So far, we discussed how to create and interpret linear regression models. However, if we want to summarize complex relationships that exist in the real world using mathematical models, certain assumptions have to be made. The validity of our results then dependents on how well our models match these assumptions. In this context, it is important to note that no model can be at the same time both parsimonious and perfectly accurate, and therefore no assumption we can make regarding our models will ever be satisfied perfectly.

This does no mean that we should resign on the critical reflection of our models and blindly accept whatever results they may give. On the contrary, we should think carefully about the ways in which our models deviate from the assumptions we established and what consequences these deviations may have. As the british statistician George E. P. Box (allegedly) said: “All models are wrong, but some are useful”.

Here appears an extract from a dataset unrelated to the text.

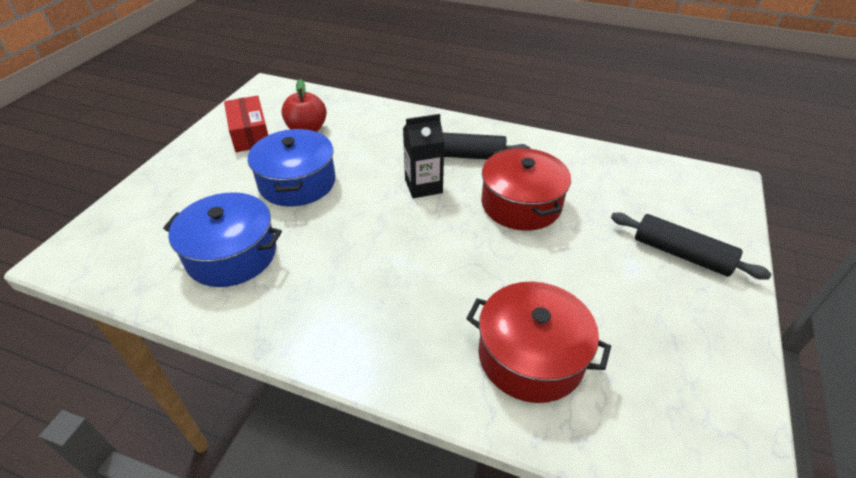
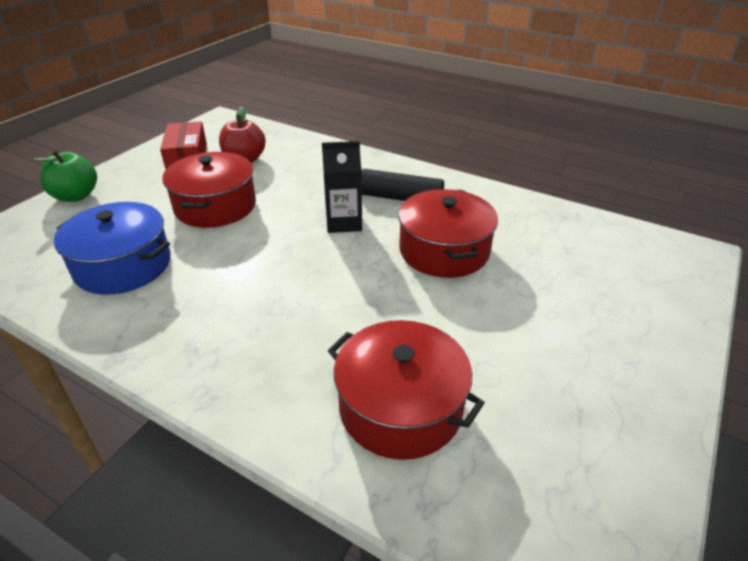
camera: 10 degrees right, 5 degrees down
blue pot [248,129,336,206] -> red pot [162,152,256,228]
black rolling pin [611,213,772,280] -> none
none -> green apple [33,150,97,202]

The most important assumptions of linear regression model, in order of relative importance, are as follows (Gelman et al., 2020).

1. Validity

The most important, and at the same time most elusive, is the assumption of validity, which relates both to the variables of interest and the model itself. Firstly, we should make sure that the data we use are sufficient to answer the research question at hand. This often becomes a problem in secondary analyses, in which we reuse data from previous studies. Since no two studies have the same goal, data gathered by other researchers will probably not align perfectly with our research questions, and consequently important variables may be missing or not be measured in sufficient detail.

Secondly, all traits and phenomena we want to analyze need to be measured with sufficient quality. Theoretical constructs have to be operationalized adequately, so that we don’t miss any of its important facets and, if possible, validated measuring tools should be used, to make sure that our measurement is both reliable and valid. We should also be careful not to mistake related traits with each other. For example, it may be tempting to use school grades as a measure of academic proficiency, but grades are often influenced not by academic skills, but also by behavior and personal traits of students and hence may not be an ideal proxy.

Thirdly, data must be gathered in such way that inference to the desired population is possible. A sample of university students may be fine if our goal is to learn about this specific population, but we should be careful about generalizing to any more general group. In the similar vein, a representative sample of Czech population may not be ideal if our goal is to study a narrowly specified subset, such as second generation immigrants.

Lastly, our models has to be correctly specified to capture the true relationships between variables. If we were to specify a linear relationship between age and income, when in reality the two variables would be nonlinear dependent, our conclusions would be biased. To correctly specify a model, we can either lean on theory to guide us or make our model sufficiently flexible so that we don’t introduce unreasonable assumptions about the nature of the studied topic.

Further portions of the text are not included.